Então, 04 tomou a palavra:

— Calma, pessoal. Não há razão para esquentar a conversa. O importante é pensar em sintonia, analisar todos os ângulos da questão, para quando os cinquenta baterem à porta sabermos que rumo tomar. Do meu ponto de vista, a possibilidade de abraçar essa aventura é tentadora. Mas temos que pensar também no lado prático – como operacionalizar isso? Quais as barreiras a enfrentar? A vida nômade implica em uma série de mudanças de comportamento a ponderar. Dá para abdicar do trabalho atual e, consequentemente, dos rendimentos, por um ano? Tudo bem perder a mordomia de casa? Almocinho na mesa, roupa lavada e passada no armário, caminha arrumada e cheirosa... E a esposa, vai esperar? Vai curtir essa decisão sem espernear? Ou já não estamos nem aí pra ela?

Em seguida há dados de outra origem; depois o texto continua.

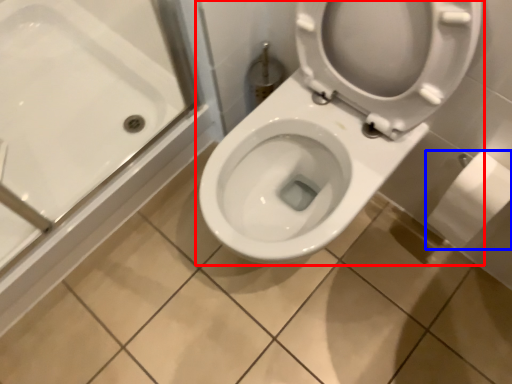
Question: Which point is closer to the camera, toilet (highlighted by a red box) or toilet paper (highlighted by a blue box)?

Choices:
 (A) toilet
 (B) toilet paper

Answer: (A)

Até o momento, 01, que não tinha se manifestado, tomou a palavra e sugeriu:

— Vamos tentar trabalhar um pouco com o que desejamos viver nesse futuro, mas de um ponto de vista mais profundo. O que vale a vida para vocês? Para mim, a relação com as pessoas é o que faz a roda girar. Os vínculos de afeto que construímos, o calor de um abraço sem palavras. Um olhar doce de cumplicidade, a palavra de carinho quando tudo parece estar desabando. É acordar e ainda ver, naquela pessoa que está do seu lado na cama, a menina por quem você se apaixonou. Pra mim, o emocional é que pega.


Foi 02 quem respondeu primeiro:

— Gente, para mim, a coisa de ir levando pesa. Sempre fui um cara controlado nos gastos, tudo planejadinho e na planilha de Excel. Não corro riscos, sou daquele tipo que o banco sugere investir na poupança, sabe? Sinceramente esse controle acho que me guia, me dá segurança.


Chegou então a vez de 03 se manifestar:

— Bem, eu sinto uma falta enorme de sair da caixinha, sabe como é? De viver outras experiências. Essa roupa que visto hoje não me cabe mais. Estou indo pros cinquenta, já fui todo certinho até agora e fui feliz assim, mas tem muita coisa que ainda não vivi e quero viver. Essa inquietude é o que me move.


Pensativo, 04 olhou para a mesa, tomou lentamente mais um gole de uísque e chamou o garçom, que se aproximou solícito:

— Desculpe, seu Reginaldo, quer fechar a conta ou o senhor ainda está esperando alguém?